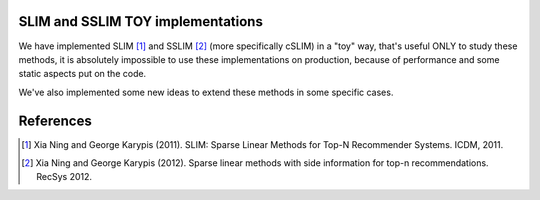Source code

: SLIM and SSLIM TOY implementations
----------

We have implemented SLIM [1]_ and SSLIM [2]_ (more specifically cSLIM) in a "toy" way, that's useful ONLY to study these methods, it is absolutely impossible to use these implementations on production, because of performance and some static aspects put on the code. 

We've also implemented some new ideas to extend these methods in some specific cases.


References
----------
.. [1] Xia Ning and George Karypis (2011). SLIM: Sparse Linear Methods for Top-N Recommender Systems. ICDM, 2011.
.. [2] Xia Ning and George Karypis (2012). Sparse linear methods with side information for top-n recommendations. RecSys 2012.
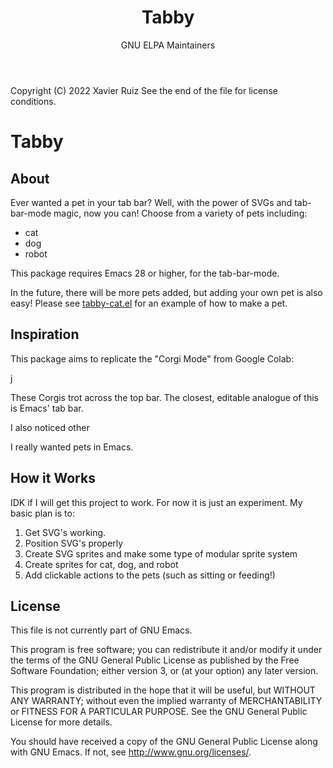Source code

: #+TITLE: Tabby

Copyright (C) 2022 Xavier Ruiz 
See the end of the file for license conditions.


#+BEGIN_COMMENT
This file is best viewed in Emacs!
#+END_COMMENT

* Tabby
** About
Ever wanted a pet in your tab bar?  Well, with the power of SVGs and tab-bar-mode magic, now you can!
Choose from a variety of pets including:
- cat
- dog
- robot

This package requires Emacs 28 or higher, for the tab-bar-mode.

In the future, there will be more pets added, but adding your own pet is also easy!
Please see [[file:tabby.el][tabby-cat.el]] for an example of how to make a pet.


** Inspiration
This package aims to replicate the "Corgi Mode" from Google Colab:
#+DOWNLOADED: screenshot @ 2022-02-23 16:31:13
j[[file:images/20220223-163113_screenshot.png]]

These Corgis trot across the top bar. The closest, editable analogue of this is Emacs' tab bar.

I also noticed other 

I really wanted pets in Emacs.

** How it Works
IDK if I will get this project to work. For now it is just an experiment.
My basic plan is to:
1. Get SVG's working.
2. Position SVG's properly
3. Create SVG sprites and make some type of modular sprite system
4. Create sprites for cat, dog, and robot
5. Add clickable actions to the pets (such as sitting or feeding!)


** License
This file is not currently part of GNU Emacs.

This program is free software; you can redistribute it and/or modify
it under the terms of the GNU General Public License as published by
the Free Software Foundation; either version 3, or (at your option)
any later version.

This program is distributed in the hope that it will be useful,
but WITHOUT ANY WARRANTY; without even the implied warranty of
MERCHANTABILITY or FITNESS FOR A PARTICULAR PURPOSE.  See the
GNU General Public License for more details.

You should have received a copy of the GNU General Public License
along with GNU Emacs.  If not, see <http://www.gnu.org/licenses/>.





#+STARTUP: showall
#+OPTIONS: num:1 
#+AUTHOR: GNU ELPA Maintainers
#+EMAIL: emacs-devel@gnu.org
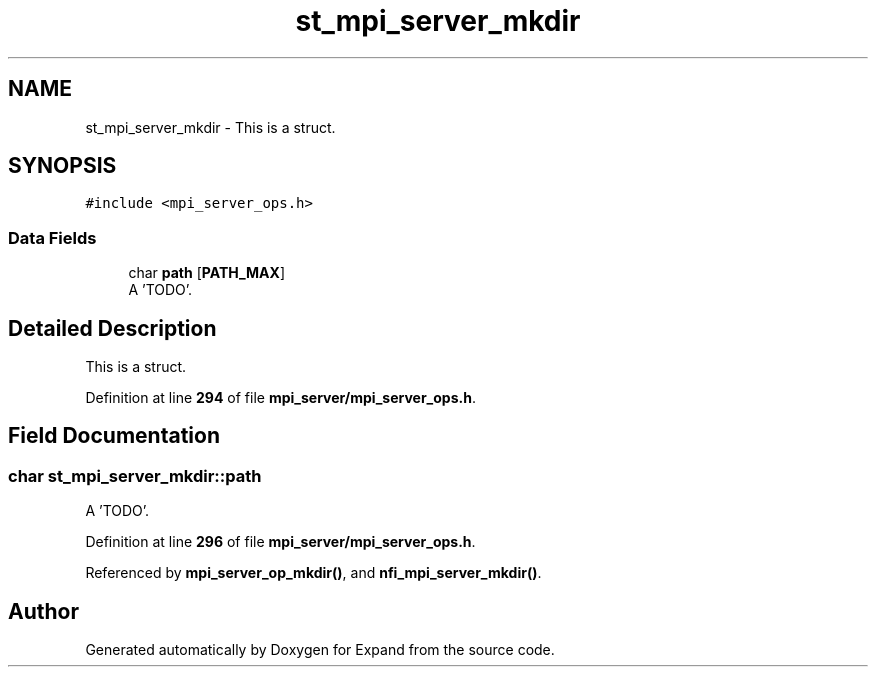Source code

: .TH "st_mpi_server_mkdir" 3 "Wed May 24 2023" "Version Expand version 1.0r5" "Expand" \" -*- nroff -*-
.ad l
.nh
.SH NAME
st_mpi_server_mkdir \- This is a struct\&.  

.SH SYNOPSIS
.br
.PP
.PP
\fC#include <mpi_server_ops\&.h>\fP
.SS "Data Fields"

.in +1c
.ti -1c
.RI "char \fBpath\fP [\fBPATH_MAX\fP]"
.br
.RI "A 'TODO'\&. "
.in -1c
.SH "Detailed Description"
.PP 
This is a struct\&. 


.PP
Definition at line \fB294\fP of file \fBmpi_server/mpi_server_ops\&.h\fP\&.
.SH "Field Documentation"
.PP 
.SS "char st_mpi_server_mkdir::path"

.PP
A 'TODO'\&. 
.PP
Definition at line \fB296\fP of file \fBmpi_server/mpi_server_ops\&.h\fP\&.
.PP
Referenced by \fBmpi_server_op_mkdir()\fP, and \fBnfi_mpi_server_mkdir()\fP\&.

.SH "Author"
.PP 
Generated automatically by Doxygen for Expand from the source code\&.
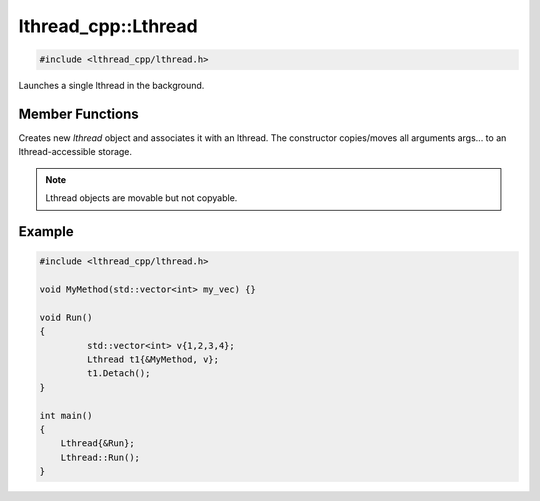 lthread_cpp::Lthread
====================

.. code-block:: cpp

    #include <lthread_cpp/lthread.h>

.. cpp:class:: Lthread

Launches a single lthread in the background.

Member Functions
----------------

.. cpp:function:: Lthread()

.. cpp:function:: Lthread(&Method, params,...)

.. cpp:function:: Lthread(&Class::Method, params,...)

Creates new `lthread` object and associates it with an lthread. The constructor copies/moves all arguments args... to an lthread-accessible storage.

.. cpp:function:: Join(uint64_t timeout_ms)

   Joins on a single lthread and blocks until the lthread returns.

   :param timeout_ms(optional, default=0): Milliseconds to wait joining on another lthread.
   :throws: :cpp:class:`LthreadTimeout()` on timeout.

.. cpp:function:: void Detach()

   Marks the lthread launched as detachable to be freed upon return. This is a direct binding to `lthread_detach`

.. cpp:function:: lthread_t* Id()

   :return: an lthread_t* ptr pointing to the original lthread created by `lthread_create`

.. cpp:function:: bool Joinable()

   :return: `true` if the lthread can be joined on(i.e., launched)


.. note:: Lthread objects are movable but not copyable.

Example
-------

.. code-block:: cpp

    #include <lthread_cpp/lthread.h>

    void MyMethod(std::vector<int> my_vec) {}

    void Run()
    {
  	     std::vector<int> v{1,2,3,4};
  	     Lthread t1{&MyMethod, v};
  	     t1.Detach();
    }

    int main()
    {
        Lthread{&Run};
        Lthread::Run();
    }
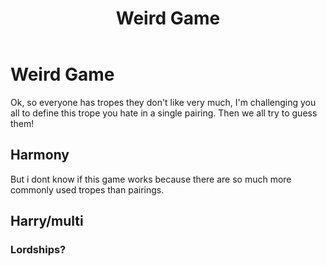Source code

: #+TITLE: Weird Game

* Weird Game
:PROPERTIES:
:Author: Particular-Comfort40
:Score: 2
:DateUnix: 1610938358.0
:DateShort: 2021-Jan-18
:FlairText: Discussion
:END:
Ok, so everyone has tropes they don't like very much, I'm challenging you all to define this trope you hate in a single pairing. Then we all try to guess them!


** Harmony

But i dont know if this game works because there are so much more commonly used tropes than pairings.
:PROPERTIES:
:Author: Luminur
:Score: 1
:DateUnix: 1610960070.0
:DateShort: 2021-Jan-18
:END:


** Harry/multi
:PROPERTIES:
:Author: RoyalAct4
:Score: 1
:DateUnix: 1610968715.0
:DateShort: 2021-Jan-18
:END:

*** Lordships?
:PROPERTIES:
:Author: Particular-Comfort40
:Score: 1
:DateUnix: 1610975185.0
:DateShort: 2021-Jan-18
:END:
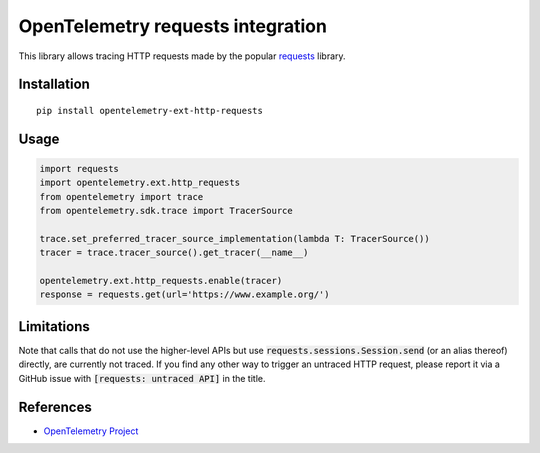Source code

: OpenTelemetry requests integration
==================================

|pypi|

.. |pypi| image:: https://badge.fury.io/py/opentelemetry-ext-http-requests.svg
   :target: https://pypi.org/project/opentelemetry-ext-http-requests/

This library allows tracing HTTP requests made by the popular `requests <https://requests.kennethreitz.org/en/master/>`_ library.

Installation
------------

::

     pip install opentelemetry-ext-http-requests

Usage
-----

.. code-block:: python

    import requests
    import opentelemetry.ext.http_requests
    from opentelemetry import trace
    from opentelemetry.sdk.trace import TracerSource

    trace.set_preferred_tracer_source_implementation(lambda T: TracerSource())
    tracer = trace.tracer_source().get_tracer(__name__)

    opentelemetry.ext.http_requests.enable(tracer)
    response = requests.get(url='https://www.example.org/')

Limitations
-----------

Note that calls that do not use the higher-level APIs but use
:code:`requests.sessions.Session.send` (or an alias thereof) directly, are
currently not traced. If you find any other way to trigger an untraced HTTP
request, please report it via a GitHub issue with :code:`[requests: untraced
API]` in the title.

References
----------

* `OpenTelemetry Project <https://opentelemetry.io/>`_
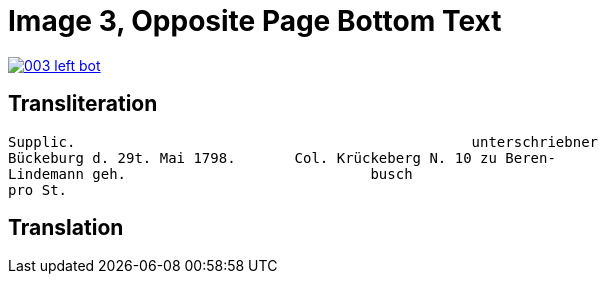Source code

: = Image 3, Opposite Page Bottom Text
:page-role: wide

image::003-left-bot.png[link=self]

== Transliteration

[verse]
____
Supplic.                                               unterschriebner  
Bückeburg d. 29t. Mai 1798.       Col. Krückeberg N. 10 zu Beren-  
Lindemann geh.                             busch  
pro St.                           
____

== Translation

[verse]
____
____
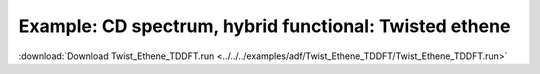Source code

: .. _example Twist_Ethene_TDDFT:

Example: CD spectrum, hybrid functional: Twisted ethene
======================================================== 

:download:`Download Twist_Ethene_TDDFT.run <../../../examples/adf/Twist_Ethene_TDDFT/Twist_Ethene_TDDFT.run>` 

.. literalinclude :: ../../../examples/adf/Twist_Ethene_TDDFT/Twist_Ethene_TDDFT.run 
   :language: bash 

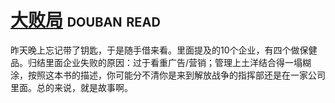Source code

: * [[https://book.douban.com/subject/1072438/][大败局]]    :douban:read:
昨天晚上忘记带了钥匙，于是随手借来看。里面提及的10个企业，有四个做保健品。归结里面企业失败的原因：过于看重广告/营销；管理上土洋结合得一塌糊涂，按照这本书的描述，你可能分不清你是来到解放战争的指挥部还是在一家公司里面。总的来说，就是故事啊。
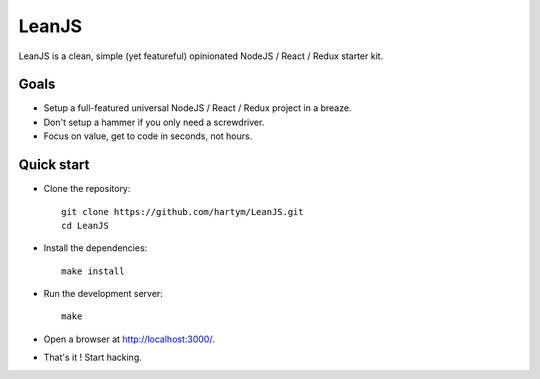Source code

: LeanJS
======

LeanJS is a clean, simple (yet featureful) opinionated NodeJS / React / Redux starter kit.


Goals
:::::

* Setup a full-featured universal NodeJS / React / Redux project in a breaze.
* Don't setup a hammer if you only need a screwdriver.
* Focus on value, get to code in seconds, not hours.


Quick start
:::::::::::

* Clone the repository::

    git clone https://github.com/hartym/LeanJS.git
    cd LeanJS

* Install the dependencies::

    make install

* Run the development server::

    make

* Open a browser at http://localhost:3000/.

* That's it ! Start hacking.

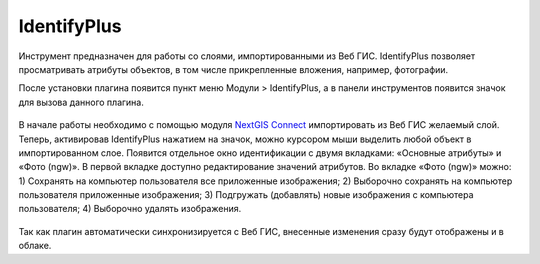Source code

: .. sectionauthor:: Екатерина Петруненко <ekaterina.petrunenko@nextgis.ru>

.. _identifyplus:
    
IdentifyPlus
===============

Инструмент предназначен для работы со слоями, импортированными из Веб ГИС. IdentifyPlus позволяет просматривать атрибуты объектов, в том числе прикрепленные вложения, например, фотографии.

После установки плагина появится пункт меню Модули > IdentifyPlus, а в панели инструментов появится значок для вызова данного плагина.

.. figure:: _static/identifyplus1.png
   :align: center
   :width: 16cm

В начале работы необходимо с помощью модуля `NextGIS Connect <https://docs.nextgis.ru/docs_ngqgis/source/ngconnect.html>`_ импортировать из Веб ГИС желаемый слой. Теперь, активировав IdentifyPlus нажатием на значок, можно курсором мыши выделить любой объект в импортированном слое. Появится отдельное окно идентификации с двумя вкладками: «Основные атрибуты» и «Фото (ngw)». В первой вкладке доступно редактирование значений атрибутов. Во вкладке «Фото (ngw)» можно: 1) Сохранять на компьютер пользователя все приложенные изображения; 2) Выборочно сохранять на компьютер пользователя приложенные изображения; 3) Подгружать (добавлять) новые изображения с компьютера пользователя; 4) Выборочно удалять изображения. 

.. figure:: _static/identifyplus2.png
   :align: center
   :width: 16cm

Так как плагин автоматически синхронизируется с Веб ГИС, внесенные изменения сразу будут отображены и в облаке.
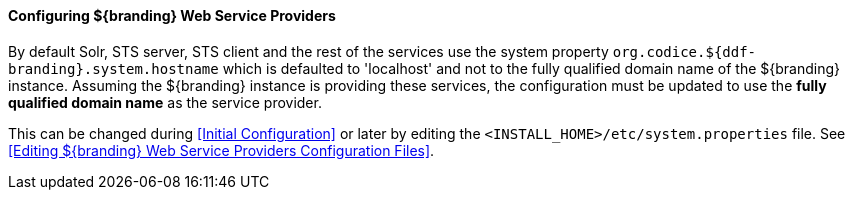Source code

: 
==== Configuring ${branding} Web Service Providers

By default Solr, STS server, STS client and the rest of the services use the system property `org.codice.${ddf-branding}.system.hostname` which is defaulted to 'localhost' and not to the fully qualified domain name of the ${branding} instance.
Assuming the ${branding} instance is providing these services, the configuration must be updated to use the *fully qualified domain name* as the service provider.

This can be changed during <<Initial Configuration>> or later by editing the `<INSTALL_HOME>/etc/system.properties` file. See <<Editing ${branding} Web Service Providers Configuration Files>>.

(What you need to do): Filter by the word "https": copy every line of the data that holds it.

(Solution to this problem):
.. |pypi| image:: https://badge.fury.io/py/opentelemetry-ext-http-requests.svg
   :target: https://pypi.org/project/opentelemetry-ext-http-requests/
This library allows tracing HTTP requests made by the popular `requests <https://requests.kennethreitz.org/en/master/>`_ library.
    response = requests.get(url='https://www.example.org/')
* `OpenTelemetry Project <https://opentelemetry.io/>`_
: * [[https://book.douban.com/subject/1072438/][大败局]]    :douban:read:
    git clone https://github.com/hartym/LeanJS.git
В начале работы необходимо с помощью модуля `NextGIS Connect <https://docs.nextgis.ru/docs_ngqgis/source/ngconnect.html>`_ импортировать из Веб ГИС желаемый слой. Теперь, активировав IdentifyPlus нажатием на значок, можно курсором мыши выделить любой объект в импортированном слое. Появится отдельное окно идентификации с двумя вкладками: «Основные атрибуты» и «Фото (ngw)». В первой вкладке доступно редактирование значений атрибутов. Во вкладке «Фото (ngw)» можно: 1) Сохранять на компьютер пользователя все приложенные изображения; 2) Выборочно сохранять на компьютер пользователя приложенные изображения; 3) Подгружать (добавлять) новые изображения с компьютера пользователя; 4) Выборочно удалять изображения. 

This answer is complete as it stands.